In fact, Scherer said Aguiar may have been crazy enough to stage his disappearance to avoid possible court sanctions or criminal charges for allegedly hacking into Kaplan’s computer to obtain confidential legal and financial information critical to the case.
“His mother files motions in courts trying to take over everything while the divers were still out looking for his body,” Scherer said.
HIS LONGTIME STRUGGLE TO REMAIN STABLE
Despite all his success, Aguiar struggled to be stable for most of his life. He suffered from severe bipolar disorder, was arrested several times after bizarre tirades, institutionalized at least twice, and detained involuntarily for psychiatric evaluation under the state’s Baker Act a litany of times.
He divided his time between Fort Lauderdale and Israel after traveling there to explore his Jewish roots several years ago. He invested more than $40 million in Israeli properties and also owned large stakes in the country’s pro soccer and basketball teams. His charitable foundations donated millions to the country and he was on a first-name basis with Israeli President Shimon Peres and Prime Minister Benjamin Netanyahu.
His friends and family say that despite his illness, Aguiar was a brilliant businessman whose star quality led him to rub elbows with presidents, heads of state and rock stars like Madonna.
“I look at Guma like a lion — powerful and determined — but with the nervous system of a thoroughbred race horse,” said his mother, Ellen Aguiar, 59.
Over the past year, as Guma’s mental health deteriorated, the family became concerned over sour business deals he had invested in and the possibility he was surrounding himself with people who were taking advantage of his scattered faculties.
“He was worried that people running his affairs were not loyal to him,” his mother said. And in the months before he disappeared, he spiraled out of control as if he was Alice in Wonderland falling down the rabbit hole.
His wife had filed a legal action to nullify their pre-nuptial agreement, which called for her to receive just $500,000 in the event their marriage ended. She also contended that her husband had deceived her about the net worth of the company he had sold.

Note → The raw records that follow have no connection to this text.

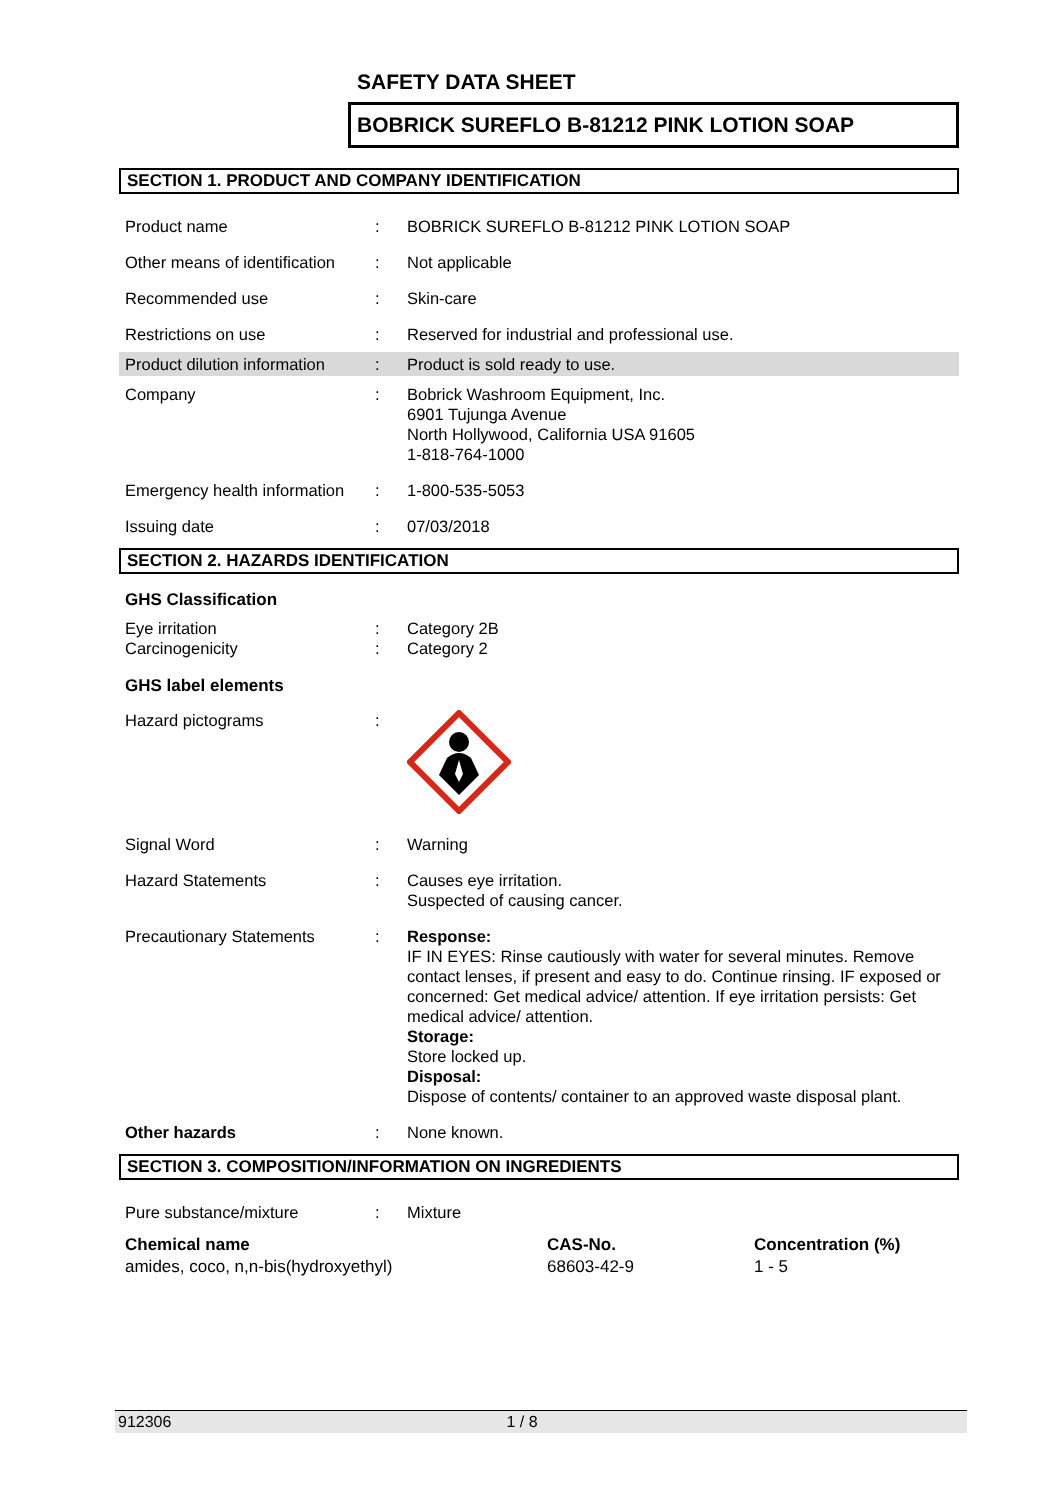SAFETY DATA SHEET
BOBRICK SUREFLO B-81212 PINK LOTION SOAP
SECTION 1. PRODUCT AND COMPANY IDENTIFICATION
| Product name | : | BOBRICK SUREFLO B-81212 PINK LOTION SOAP |
| Other means of identification | : | Not applicable |
| Recommended use | : | Skin-care |
| Restrictions on use | : | Reserved for industrial and professional use. |
| Product dilution information | : | Product is sold ready to use. |
| Company | : | Bobrick Washroom Equipment, Inc. 6901 Tujunga Avenue North Hollywood, California USA 91605 1-818-764-1000 |
| Emergency health information | : | 1-800-535-5053 |
| Issuing date | : | 07/03/2018 |
SECTION 2. HAZARDS IDENTIFICATION
GHS Classification
| Eye irritation Carcinogenicity | : : | Category 2B Category 2 |
GHS label elements
| Hazard pictograms | : | |
| Signal Word | : | Warning |
| Hazard Statements | : | Causes eye irritation. Suspected of causing cancer. |
| Precautionary Statements | : | Response: IF IN EYES: Rinse cautiously with water for several minutes. Remove contact lenses, if present and easy to do. Continue rinsing. IF exposed or concerned: Get medical advice/ attention. If eye irritation persists: Get medical advice/ attention. Storage: Store locked up. Disposal: Dispose of contents/ container to an approved waste disposal plant. |
| Other hazards | : | None known. |
SECTION 3. COMPOSITION/INFORMATION ON INGREDIENTS
| Pure substance/mixture | : | Mixture |
| Chemical name | CAS-No. | Concentration (%) |
| --- | --- | --- |
| amides, coco, n,n-bis(hydroxyethyl) | 68603-42-9 | 1 - 5 |
912306 1 / 8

At one point last year, she filed a restraining order against him after he assaulted her and her father, Scherer said Thursday. Jamie Aguiar declined to comment for this story on the advice of her attorney.

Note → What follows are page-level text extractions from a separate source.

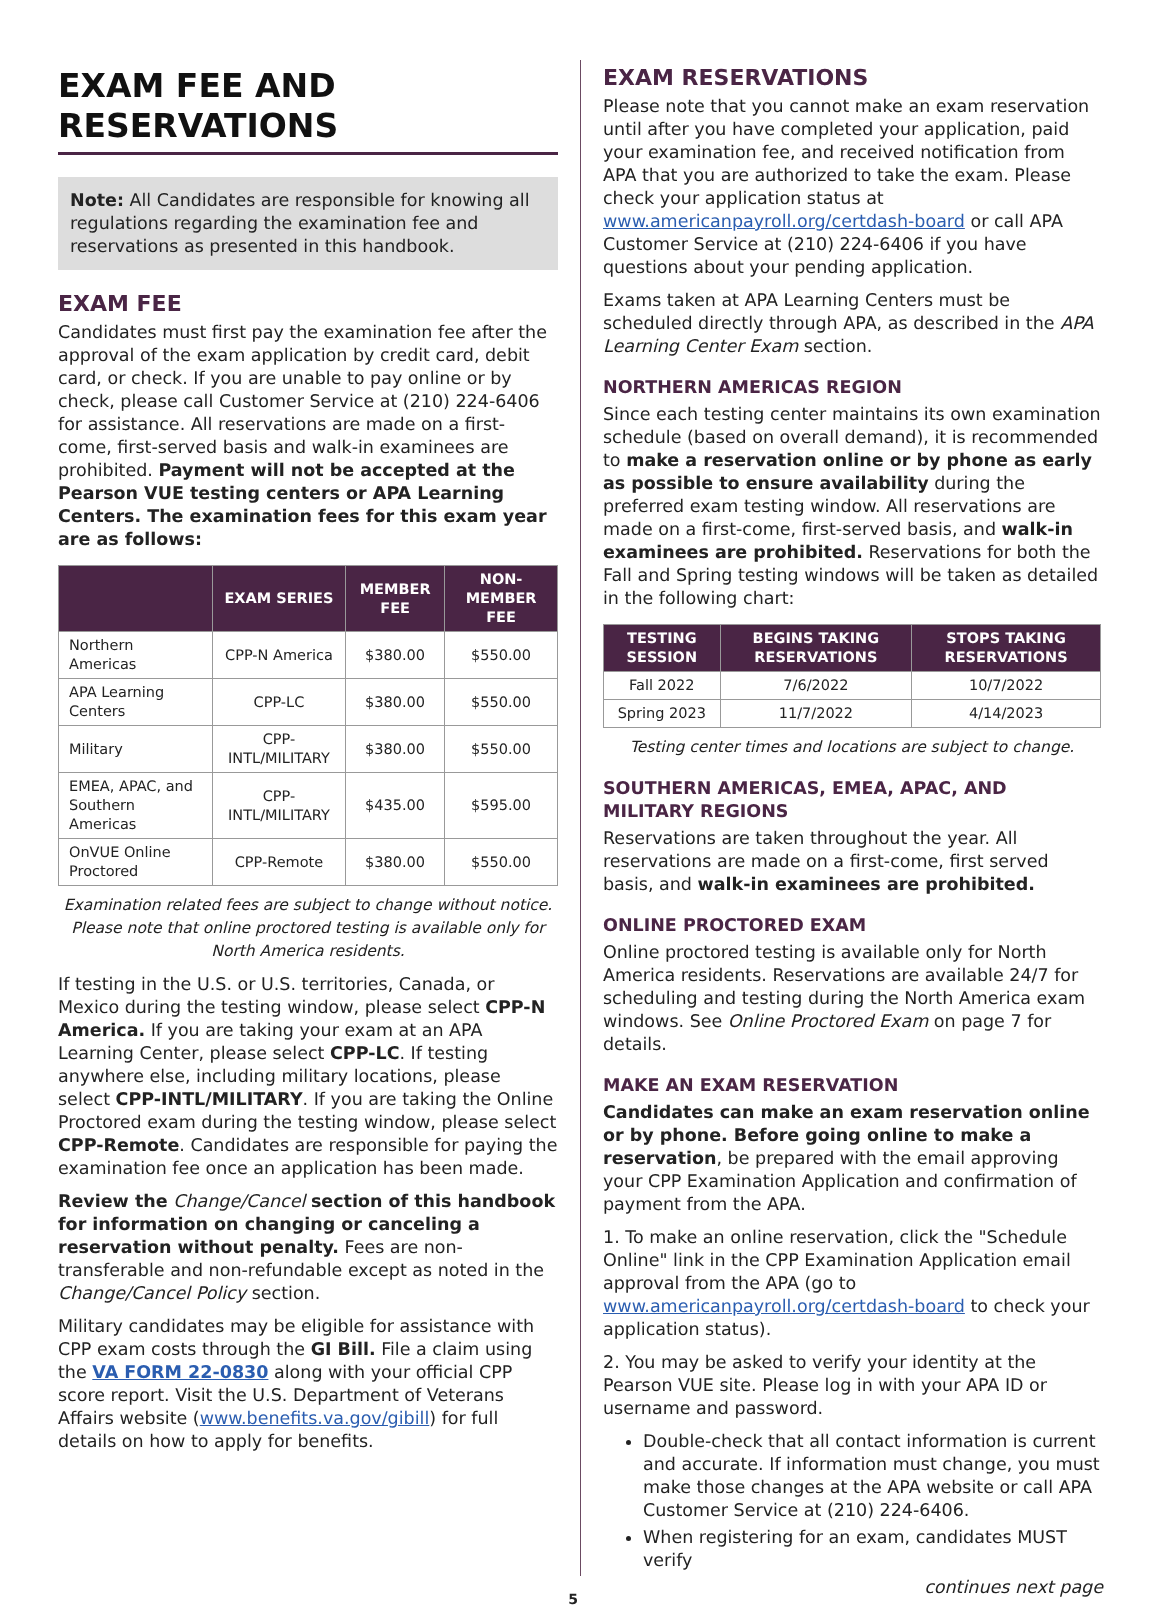EXAM FEE AND RESERVATIONS
Note: All Candidates are responsible for knowing all regulations regarding the examination fee and reservations as presented in this handbook.
EXAM FEE
Candidates must first pay the examination fee after the approval of the exam application by credit card, debit card, or check. If you are unable to pay online or by check, please call Customer Service at (210) 224-6406 for assistance. All reservations are made on a first-come, first-served basis and walk-in examinees are prohibited. Payment will not be accepted at the Pearson VUE testing centers or APA Learning Centers. The examination fees for this exam year are as follows:
| | EXAM SERIES | MEMBER FEE | NON-MEMBER FEE |
| --- | --- | --- | --- |
| Northern Americas | CPP-N America | $380.00 | $550.00 |
| APA Learning Centers | CPP-LC | $380.00 | $550.00 |
| Military | CPP-INTL/MILITARY | $380.00 | $550.00 |
| EMEA, APAC, and Southern Americas | CPP-INTL/MILITARY | $435.00 | $595.00 |
| OnVUE Online Proctored | CPP-Remote | $380.00 | $550.00 |
Examination related fees are subject to change without notice. Please note that online proctored testing is available only for North America residents.
If testing in the U.S. or U.S. territories, Canada, or Mexico during the testing window, please select CPP-N America. If you are taking your exam at an APA Learning Center, please select CPP-LC. If testing anywhere else, including military locations, please select CPP-INTL/MILITARY. If you are taking the Online Proctored exam during the testing window, please select CPP-Remote. Candidates are responsible for paying the examination fee once an application has been made.
Review the Change/Cancel section of this handbook for information on changing or canceling a reservation without penalty. Fees are non-transferable and non-refundable except as noted in the Change/Cancel Policy section.
Military candidates may be eligible for assistance with CPP exam costs through the GI Bill. File a claim using the VA FORM 22-0830 along with your official CPP score report. Visit the U.S. Department of Veterans Affairs website (www.benefits.va.gov/gibill) for full details on how to apply for benefits.
EXAM RESERVATIONS
Please note that you cannot make an exam reservation until after you have completed your application, paid your examination fee, and received notification from APA that you are authorized to take the exam. Please check your application status at www.americanpayroll.org/certdash-board or call APA Customer Service at (210) 224-6406 if you have questions about your pending application.
Exams taken at APA Learning Centers must be scheduled directly through APA, as described in the APA Learning Center Exam section.
NORTHERN AMERICAS REGION
Since each testing center maintains its own examination schedule (based on overall demand), it is recommended to make a reservation online or by phone as early as possible to ensure availability during the preferred exam testing window. All reservations are made on a first-come, first-served basis, and walk-in examinees are prohibited. Reservations for both the Fall and Spring testing windows will be taken as detailed in the following chart:
| TESTING SESSION | BEGINS TAKING RESERVATIONS | STOPS TAKING RESERVATIONS |
| --- | --- | --- |
| Fall 2022 | 7/6/2022 | 10/7/2022 |
| Spring 2023 | 11/7/2022 | 4/14/2023 |
Testing center times and locations are subject to change.
SOUTHERN AMERICAS, EMEA, APAC, AND MILITARY REGIONS
Reservations are taken throughout the year. All reservations are made on a first-come, first served basis, and walk-in examinees are prohibited.
ONLINE PROCTORED EXAM
Online proctored testing is available only for North America residents. Reservations are available 24/7 for scheduling and testing during the North America exam windows. See Online Proctored Exam on page 7 for details.
MAKE AN EXAM RESERVATION
Candidates can make an exam reservation online or by phone. Before going online to make a reservation, be prepared with the email approving your CPP Examination Application and confirmation of payment from the APA.
1. To make an online reservation, click the "Schedule Online" link in the CPP Examination Application email approval from the APA (go to www.americanpayroll.org/certdash-board to check your application status).
2. You may be asked to verify your identity at the Pearson VUE site. Please log in with your APA ID or username and password.
Double-check that all contact information is current and accurate. If information must change, you must make those changes at the APA website or call APA Customer Service at (210) 224-6406.
When registering for an exam, candidates MUST verify
5 continues next page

“There was a good Guma and a bad Guma,” Scherer said. The good Guma was generous, kind, a loving husband and father and made good business decisions.
The other Guma, however, wasted millions of dollars on ghost companies and sports teams, threatened his wife and once told police he planned to kidnap his children and take them to Israel.
“He was very fearful, he felt very alone,” said his mother, who had been trying for years to get him into a reputable long-term mental-health treatment facility. She believes that medicating her son only compounded his mental problems; he needed the kind of treatment that looked more deeply into the root cause.
At the time of his disappearance, he was being treated with various medications by Dr. Scott Segal of North Miami. Segal’s onetime assistant, Suzanne Faulkner, went to work for Guma Aguiar in September, and now serves as his company’s chief operating officer.